[[ PROVIDED MATERIAL, beginning ]]
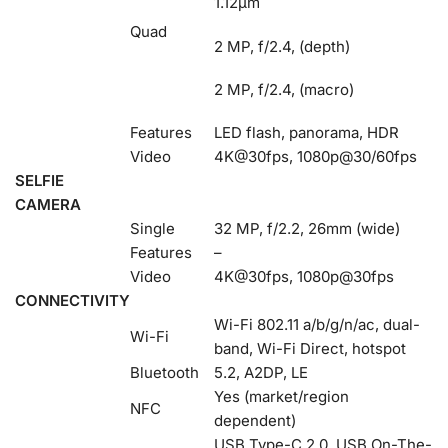
1.12µm
Quad
2 MP, f/2.4, (depth)
2 MP, f/2.4, (macro)
Features
LED flash, panorama, HDR
Video
4K@30fps, 1080p@30/60fps
SELFIE
CAMERA
Single
32 MP, f/2.2, 26mm (wide)
Features
–
Video
4K@30fps, 1080p@30fps
CONNECTIVITY
Wi-Fi 802.11 a/b/g/n/ac, dual-
Wi-Fi
band, Wi-Fi Direct, hotspot
Bluetooth
5.2, A2DP, LE
Yes (market/region
NFC
dependent)
USB Type-C 2.0, USB On-The-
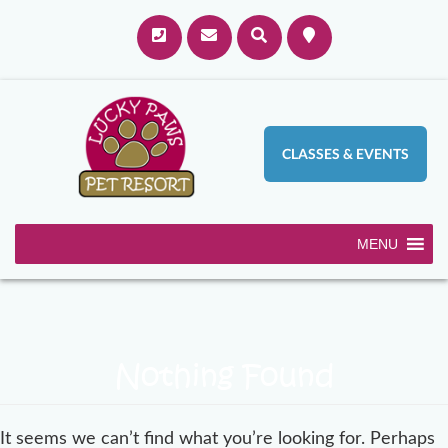
CLASSES & EVENTS
MENU
Nothing Found
It seems we can’t find what you’re looking for. Perhaps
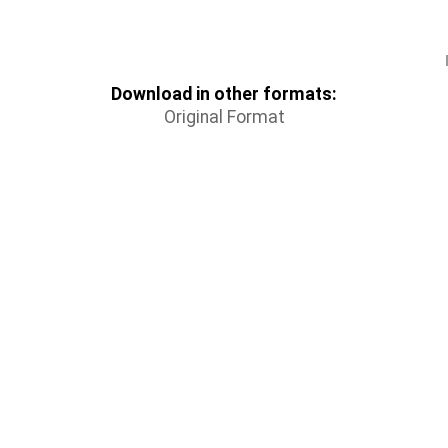
Download in other formats:
Original Format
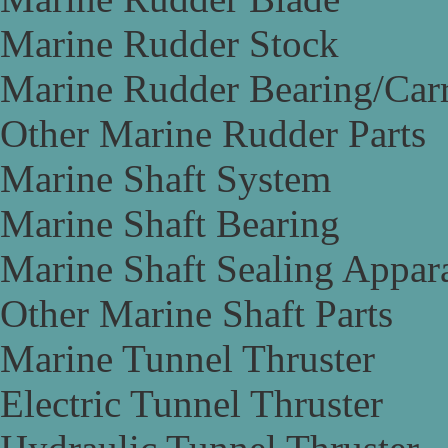
Marine Rudder Stock
Marine Rudder Bearing/Carr
Other Marine Rudder Parts
Marine Shaft System
Marine Shaft Bearing
Marine Shaft Sealing Appar
Other Marine Shaft Parts
Marine Tunnel Thruster
Electric Tunnel Thruster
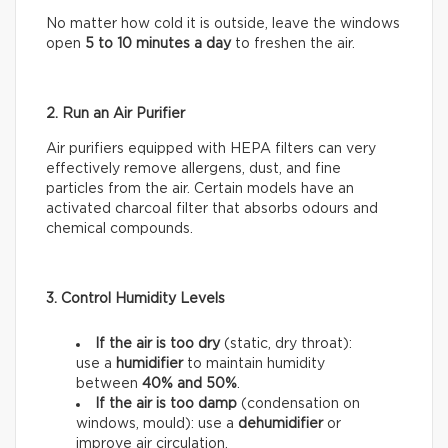
No matter how cold it is outside, leave the windows
open
5 to 10 minutes a day
to freshen the air.
2. Run an Air Purifier
Air purifiers equipped with HEPA filters can very
effectively remove allergens, dust, and fine
particles from the air. Certain models have an
activated charcoal filter that absorbs odours and
chemical compounds.
3. Control Humidity Levels
If the air is too dry
(static, dry throat):
use a
humidifier
to maintain humidity
between
40% and 50%
.
If the air is too damp
(condensation on
windows, mould): use a
dehumidifier
or
improve air circulation.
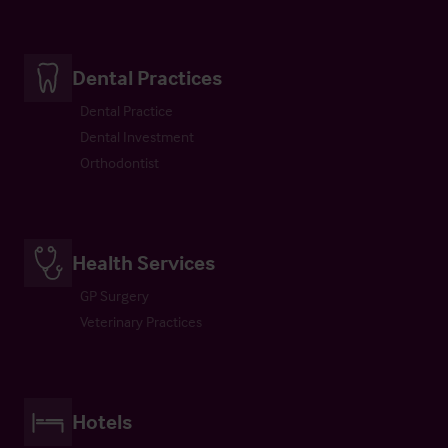
Dental Practices
Dental Practice
Dental Investment
Orthodontist
Health Services
GP Surgery
Veterinary Practices
Hotels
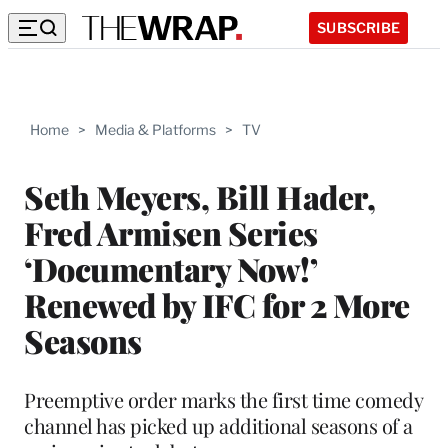
SUBSCRIBE
Home
>
Media & Platforms
>
TV
Seth Meyers, Bill Hader,
Fred Armisen Series
‘Documentary Now!’
Renewed by IFC for 2 More
Seasons
Preemptive order marks the first time comedy
channel has picked up additional seasons of a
[[ PROVIDED MATERIAL, end ]]
Reproduce every line of text in the material above word for word, leaving out the pictures.

• EXERCISE SOLUTION:
1.12µm
Quad
2 MP, f/2.4, (depth)
2 MP, f/2.4, (macro)
Features
LED flash, panorama, HDR
Video
4K@30fps, 1080p@30/60fps
SELFIE
CAMERA
Single
32 MP, f/2.2, 26mm (wide)
Features
–
Video
4K@30fps, 1080p@30fps
CONNECTIVITY
Wi-Fi 802.11 a/b/g/n/ac, dual-
Wi-Fi
band, Wi-Fi Direct, hotspot
Bluetooth
5.2, A2DP, LE
Yes (market/region
NFC
dependent)
USB Type-C 2.0, USB On-The-
CLASSES & EVENTS
MENU
Nothing Found
It seems we can’t find what you’re looking for. Perhaps
Download in other formats:
Original Format
Marine Rudder Stock
Marine Rudder Bearing/Carr
Other Marine Rudder Parts
Marine Shaft System
Marine Shaft Bearing
Marine Shaft Sealing Appar
Other Marine Shaft Parts
Marine Tunnel Thruster
Electric Tunnel Thruster
No matter how cold it is outside, leave the windows
open
5 to 10 minutes a day
to freshen the air.
2. Run an Air Purifier
Air purifiers equipped with HEPA filters can very
effectively remove allergens, dust, and fine
particles from the air. Certain models have an
activated charcoal filter that absorbs odours and
chemical compounds.
3. Control Humidity Levels
If the air is too dry
(static, dry throat):
use a
humidifier
to maintain humidity
between
40% and 50%
.
If the air is too damp
(condensation on
windows, mould): use a
dehumidifier
or
improve air circulation.
Dental Practices
Dental Practice
Dental Investment
Orthodontist
Health Services
GP Surgery
Veterinary Practices
Hotels
SUBSCRIBE
Home
>
Media & Platforms
>
TV
Seth Meyers, Bill Hader,
Fred Armisen Series
‘Documentary Now!’
Renewed by IFC for 2 More
Seasons
Preemptive order marks the first time comedy
channel has picked up additional seasons of a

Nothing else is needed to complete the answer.